President Nishimuro said in April Japan Post wants to list its banking and insurance units soon after the parent company’s offering, which he had earlier indicated may take place by April 2015. Nishimuro said at the time the company shouldn’t change its investment strategy and will keep its JGB holdings.

“Japan Post units have risks they can take and cannot take, so they wouldn’t simply follow GPIF,” said Ryutaro Kono, the chief Japan economist in Tokyo at BNP Paribas SA. “The government is telling GPIF to buy stocks to boost prices, but it’s not the case with Japan Post.”

The central bank’s about 7 trillion yen of monthly debt buying in an effort to boost inflation to 2 percent has held down sovereign yields. Japan’s benchmark 10-year rate was 0.595 percent, falling 14 basis points this year. Analysts surveyed by Bloomberg forecast it will climb to 0.78 percent by the end of the year. One basis point is 0.01 percentage point.

Inflation Ramps

The yen’s 18 percent plunge last year, the sharpest annual drop since 1979, has helped boost price growth by increasing import costs. The currency traded at 102.22 per dollar as of 4:48 p.m. in Tokyo yesterday.

Consumer prices excluding fresh food rose 3.2 percent in April from a year ago, equivalent to a 1.5 percent increase when the effects of a sales tax increase that month are excluded, according to the Bank of Japan.

Some of the major insurance companies that are not state-owned are already seeking higher returns by investing in foreign debt. Nippon Life Insurance Co., Meiji Yasuda Life Insurance Co. and Sumitomo Life Insurance Co., announced plans in April in increase purchases this fiscal year.
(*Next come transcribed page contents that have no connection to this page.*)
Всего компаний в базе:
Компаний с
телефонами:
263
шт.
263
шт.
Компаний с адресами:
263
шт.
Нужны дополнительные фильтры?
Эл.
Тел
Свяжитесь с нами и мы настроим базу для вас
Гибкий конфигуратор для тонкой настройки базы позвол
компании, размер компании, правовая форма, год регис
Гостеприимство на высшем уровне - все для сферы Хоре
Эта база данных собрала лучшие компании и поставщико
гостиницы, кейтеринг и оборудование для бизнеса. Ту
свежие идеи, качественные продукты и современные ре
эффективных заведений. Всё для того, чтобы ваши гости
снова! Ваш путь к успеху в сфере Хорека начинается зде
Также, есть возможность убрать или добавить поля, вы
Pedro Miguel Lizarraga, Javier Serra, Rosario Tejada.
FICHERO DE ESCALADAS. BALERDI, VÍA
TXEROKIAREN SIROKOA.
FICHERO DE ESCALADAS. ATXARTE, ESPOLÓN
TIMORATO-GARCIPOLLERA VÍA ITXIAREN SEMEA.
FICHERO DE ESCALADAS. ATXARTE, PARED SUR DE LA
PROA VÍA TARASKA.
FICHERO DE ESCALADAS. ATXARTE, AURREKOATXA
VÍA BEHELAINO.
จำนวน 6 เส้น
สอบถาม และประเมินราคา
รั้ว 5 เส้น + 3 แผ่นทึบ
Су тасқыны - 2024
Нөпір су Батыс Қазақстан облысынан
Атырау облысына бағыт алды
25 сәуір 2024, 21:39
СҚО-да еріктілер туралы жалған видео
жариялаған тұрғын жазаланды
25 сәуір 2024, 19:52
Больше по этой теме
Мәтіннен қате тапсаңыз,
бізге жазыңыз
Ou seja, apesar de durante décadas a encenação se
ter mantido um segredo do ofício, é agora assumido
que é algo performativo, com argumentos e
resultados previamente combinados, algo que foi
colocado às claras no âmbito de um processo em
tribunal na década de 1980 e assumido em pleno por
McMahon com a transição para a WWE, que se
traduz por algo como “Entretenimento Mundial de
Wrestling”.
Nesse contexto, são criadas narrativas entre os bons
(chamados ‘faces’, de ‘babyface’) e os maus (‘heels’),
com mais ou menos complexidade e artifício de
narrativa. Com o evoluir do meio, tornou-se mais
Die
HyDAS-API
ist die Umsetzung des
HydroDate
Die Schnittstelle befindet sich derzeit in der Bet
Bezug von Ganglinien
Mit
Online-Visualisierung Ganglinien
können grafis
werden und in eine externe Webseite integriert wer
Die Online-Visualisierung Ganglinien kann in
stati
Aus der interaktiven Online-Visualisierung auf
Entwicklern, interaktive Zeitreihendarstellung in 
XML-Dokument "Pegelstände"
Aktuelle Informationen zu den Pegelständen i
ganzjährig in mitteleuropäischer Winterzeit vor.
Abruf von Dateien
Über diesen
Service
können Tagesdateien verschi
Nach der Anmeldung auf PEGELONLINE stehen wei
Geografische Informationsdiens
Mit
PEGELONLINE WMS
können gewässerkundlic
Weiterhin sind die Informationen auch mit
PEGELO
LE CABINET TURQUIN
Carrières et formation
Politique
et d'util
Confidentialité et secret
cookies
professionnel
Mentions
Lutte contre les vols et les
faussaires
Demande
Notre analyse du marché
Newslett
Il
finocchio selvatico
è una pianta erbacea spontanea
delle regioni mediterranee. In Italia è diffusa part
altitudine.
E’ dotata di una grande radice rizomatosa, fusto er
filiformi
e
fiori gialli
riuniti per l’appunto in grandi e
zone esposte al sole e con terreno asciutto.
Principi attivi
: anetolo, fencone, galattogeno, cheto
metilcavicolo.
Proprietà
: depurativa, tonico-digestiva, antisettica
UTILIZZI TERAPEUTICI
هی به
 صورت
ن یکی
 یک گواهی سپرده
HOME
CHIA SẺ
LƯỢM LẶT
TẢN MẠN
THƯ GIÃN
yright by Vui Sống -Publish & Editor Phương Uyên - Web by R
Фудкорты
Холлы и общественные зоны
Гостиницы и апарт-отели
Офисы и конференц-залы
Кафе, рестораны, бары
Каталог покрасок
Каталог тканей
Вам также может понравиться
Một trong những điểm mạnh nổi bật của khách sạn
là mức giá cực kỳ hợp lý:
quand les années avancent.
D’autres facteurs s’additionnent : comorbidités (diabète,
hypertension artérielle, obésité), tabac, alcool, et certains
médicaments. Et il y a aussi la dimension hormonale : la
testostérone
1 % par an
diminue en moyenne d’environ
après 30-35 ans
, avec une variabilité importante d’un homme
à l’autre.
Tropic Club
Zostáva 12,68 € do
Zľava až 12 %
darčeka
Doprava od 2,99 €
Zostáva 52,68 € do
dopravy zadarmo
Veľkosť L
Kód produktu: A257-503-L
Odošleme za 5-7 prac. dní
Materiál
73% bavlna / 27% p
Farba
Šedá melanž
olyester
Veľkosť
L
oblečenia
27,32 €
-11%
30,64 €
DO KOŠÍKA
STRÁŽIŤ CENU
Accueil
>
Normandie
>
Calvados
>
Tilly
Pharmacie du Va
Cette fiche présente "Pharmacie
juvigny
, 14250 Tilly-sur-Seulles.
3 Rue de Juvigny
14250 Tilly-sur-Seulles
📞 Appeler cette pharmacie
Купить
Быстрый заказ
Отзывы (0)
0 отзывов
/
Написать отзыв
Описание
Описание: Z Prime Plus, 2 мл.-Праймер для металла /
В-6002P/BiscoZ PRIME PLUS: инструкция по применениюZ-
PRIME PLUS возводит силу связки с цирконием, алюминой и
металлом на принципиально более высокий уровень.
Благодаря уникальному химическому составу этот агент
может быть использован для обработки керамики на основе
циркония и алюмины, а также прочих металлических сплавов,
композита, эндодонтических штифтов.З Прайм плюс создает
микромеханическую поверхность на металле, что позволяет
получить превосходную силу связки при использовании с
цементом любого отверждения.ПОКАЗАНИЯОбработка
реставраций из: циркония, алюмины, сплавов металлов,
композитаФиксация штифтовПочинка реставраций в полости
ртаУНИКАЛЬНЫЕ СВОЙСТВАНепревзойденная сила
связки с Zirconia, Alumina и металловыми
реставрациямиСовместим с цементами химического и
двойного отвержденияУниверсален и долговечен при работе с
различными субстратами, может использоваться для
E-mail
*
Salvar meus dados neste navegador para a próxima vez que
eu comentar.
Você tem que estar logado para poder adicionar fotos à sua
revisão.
“We are revising allocations as inflation picks up,” Takuro Nishida, a deputy manager who helps oversee about $20 billion of assets at Nipponkoa Insurance Co., said in an interview in Tokyo. “We are investing in short- to mid-term foreign bonds without currency hedges” in countries such as the U.S., U.K., Canada, Australia and in Europe, he said.

JGBs due in more than a year were the worst performers since Dec. 31 among the 26 debt markets tracked by Bloomberg and the European Federation of Financial Analysts Societies, gaining 1.3 percent. Government debt returned 2.6 percent in the U.S., 2.8 percent in the U.K., and 4.1 percent in Australia.

“The risk is that there wouldn’t be any companies that will buy JGBs when the BOJ exit becomes closer,” said Yasuhide Yajima, the chief economist at NLI Research Institute in Tokyo. “I wouldn’t rule out a scenario where GPIF and Japan Post become the government’s wallet.”